Return of the D-O-double G
From out of the murky depths of cult soul, Swamp Dogg reemerges with his first record in four years, Love, Loss, and Autotune. Returning with a strikingly modern sound, if not a modern idea of what makes a pop record, Swamp Dogg has produced a record with energy, a record that’s bound to make the listener, which, after a career spanning back to the 1950s, is an incredible feat in and of itself. Tracks like “I’m Coming with Lovin’ on My Mind,” “$$$ Huntin’” and “I Love Me More” are full displays of Swamp Dogg’s infectious grooves, with a penchant for winning bass lines, synthesizer, and guitar used amply. As an older artist adopting a more contemporary sound, Swamp Dogg’s music shows a graceful melding of sensibilities. It’s a shame then that the weakest link across the whole album is Swamp Dogg’s voice itself, autotuned and distorted throughout to disguise the mad ramblings of an older musician.
Swamp Dogg’s vocals are at times raspy, autotuned and reflective of his age. Swamp Dogg has essentially come to fill a George Clinton-style role within his own music, an older man with a storied career whose voice has lost its original charm but can still produce something compelling when prodded. While George Clinton gets wheeled around by his grandchildren in Parliament Funkadelic, Swamp Dogg still demonstrates a lot of vitality and a lot of range without relying on anyone else’s voice. The autotune shows Dogg’s desire for a clean vocal sound, and there are particularly good uses of the distortion across the record, such as on “She’s All Mind All Mind.” However, there are other tracks where it only enhances a grating aspect of Swamp Dogg’s singing style, like “Sex with your Ex,” where the refrain of the title only serves to overwhelm any of the track’s most compelling elements.
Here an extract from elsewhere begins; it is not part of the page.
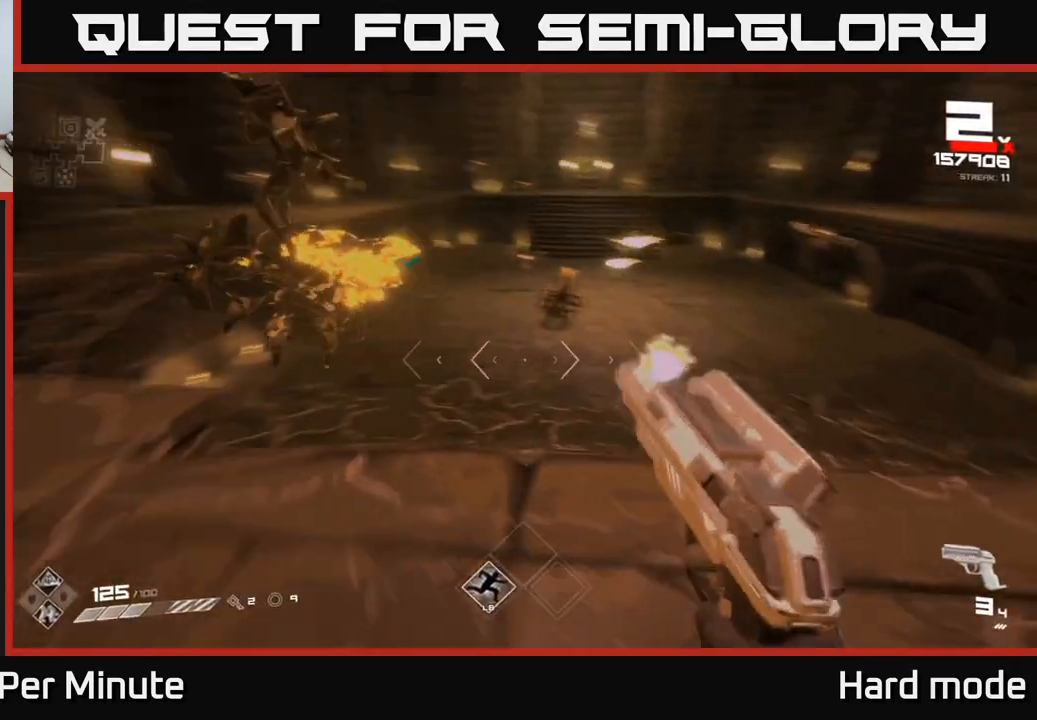
{"dt_ms": 500, "buttons": [], "left_stick": "down-right", "right_stick": "left", "events": [[33, "left_stick", "down"], [150, "left_stick", "center"], [200, "R2", "down"], [250, "right_stick", "center"], [283, "left_stick", "right"], [300, "R2", "up"], [350, "left_stick", "down-right"], [417, "right_stick", "left"]]}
Bringing it around to Swamp Dogg’s lyricism, it seems almost silly to desire more than pop-oriented love songs from with a sixty-year-long career, but there is a pitfall to the simplicity. “$$$ Huntin’” seems meant more to ape hip-hop tropes of drug dealing and, ahem, hustling, but Dogg’s almost spoken word rendition fails to flesh out the track in a way modern audiences would be able to latch onto easily. The Dogg’s an old soul (and old body) and his songwriting sensibilities skew older as well, which leads to an almost indulgent amount of non-singing on Swamp Dogg’s part, in a record that struggled the most with its frontman’s aging performance that’s where it really shows the cracks. The music Swamp Dogg is making is soulful and feels fresh, but it’s unfortunately broken up by an old man’s idea of what pop music should sound like. No disrespect to the “O.G. double G,” but he seems to think people really enjoy a mad ramble.